Anchoring of Histidine‐Tagged Proteins to Molecular Printboards: Self‐assembly, Thermodynamic Modeling, and Patterning

In this paper the multivalent binding of hexahistidine (His 6 )‐tagged proteins to β‐cyclodextrin (β‐CD) self‐assembled monolayers (SAMs) by using the nickel(II) complex of a hetero‐divalent orthogonal adamantyl nitrilotriacetate linker ( 4 ) is described.
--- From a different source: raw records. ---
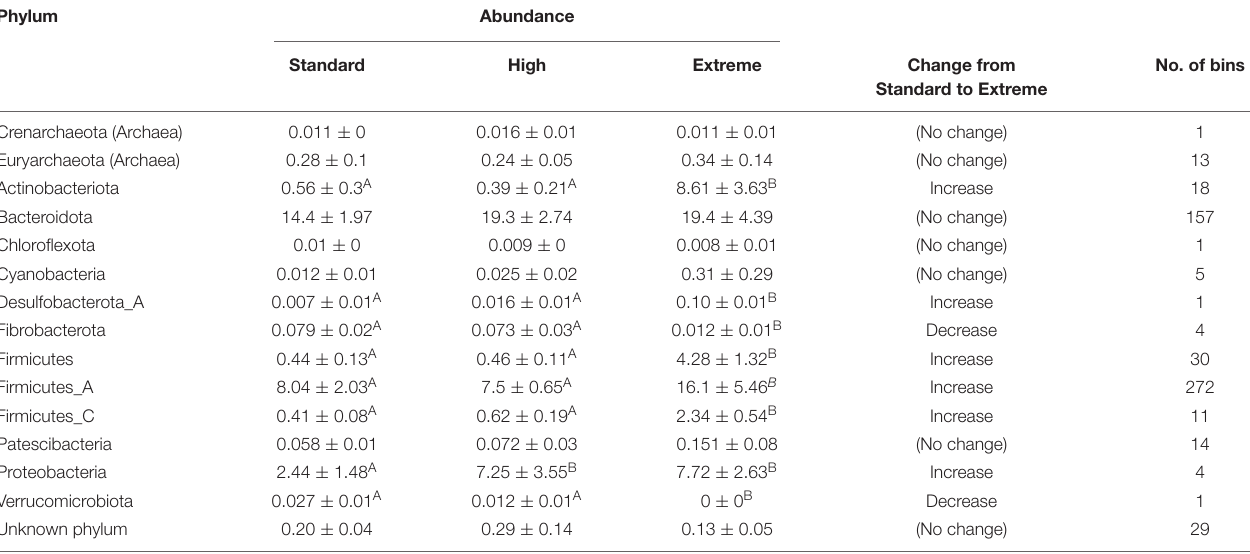
TABLE 3 | The abundance change summaries of the 561 assembled genomes by the phylum of the individual bins (a bin indicates a full or partially assembled genome in the rumen microbiome; only the DNA, which could be assembled into bins with completeness of at least 10%, is included).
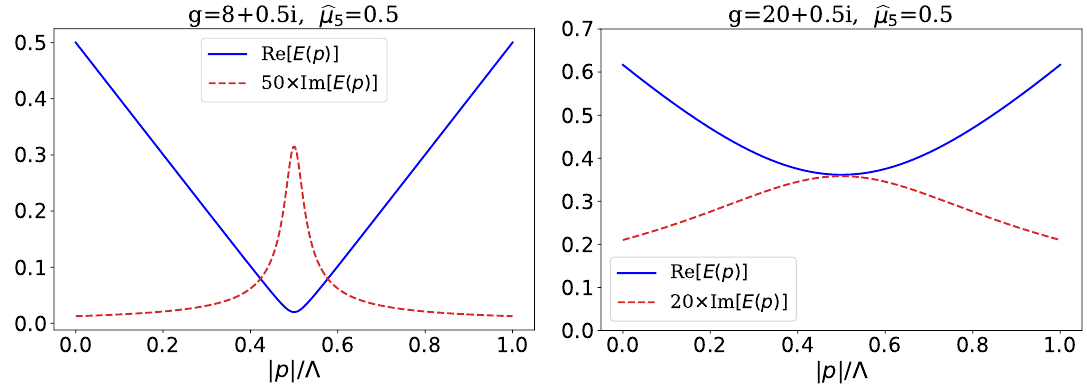
Figure 6. The complex energy spectra of quasiparticles for weak (left) and strong (right) coupling.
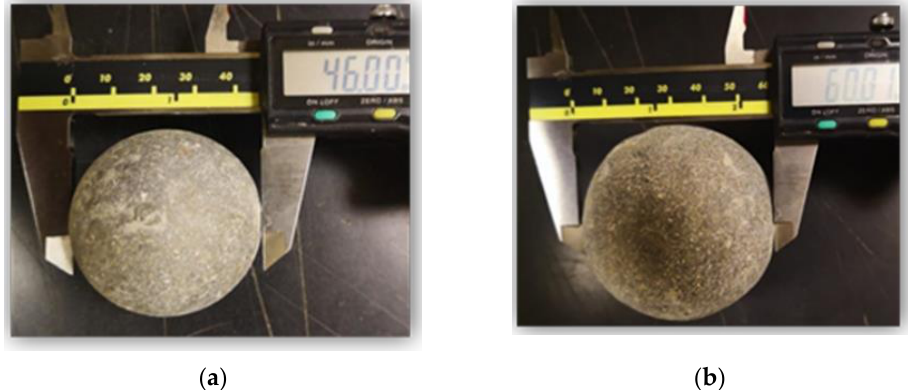
Figure 4. Steel balls employed in the LA abrasion treatment: ( a ) 46 mm (standard); ( b ) proposed diameter of 60 mm.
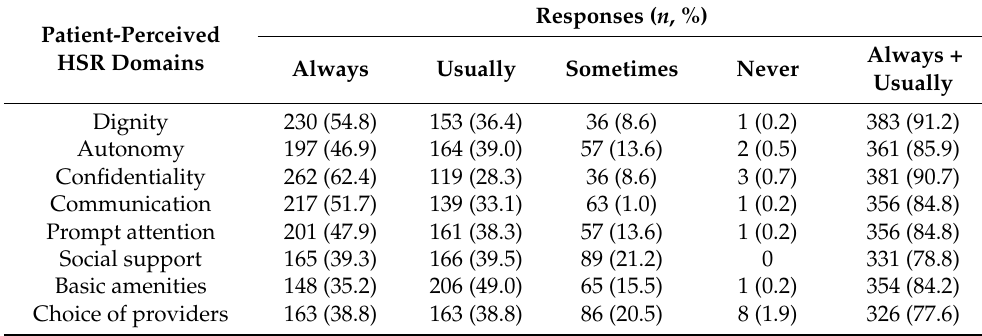
Table 2. Patient-perceived responsiveness of epilepsy care in rural China.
Nonspecific interactions were suppressed by using monovalent adamantyl‐hexa(ethylene glycol) derivative 3 . With the mono‐His 6 ‐tagged maltose binding protein (His 6 ‐MBP), thermodynamic modeling based on surface plasmon resonance (SPR) titration data showed that the MBP molecules in solution were linked, on average, to Ni ⋅4 in 1:1 stoichiometry. On the surface, however, the majority of His 6 ‐MBP was complexed to surface‐immobilized β‐CDs through three Ni ⋅4 complexes. This difference is explained by the high effective β‐CD concentration at the surface and is a new example of supramolecular interfacial expression. In a similar adsorption scheme, SPR proved that the α‐proteasome could be attached to β‐CD SAMs in a specific manner. Patterning through microcontact printing of (His 6 ) 4 ‐DsRed‐fluorescent timer (DsRed‐FT), which is a tetrameric, visible autofluorescent protein, was carried out in the presence of Ni ⋅4 . Fluorescence measurements showed that the (His 6 ) 4 ‐DsRed‐FT is bound strongly through Ni ⋅4 to the molecular printboard.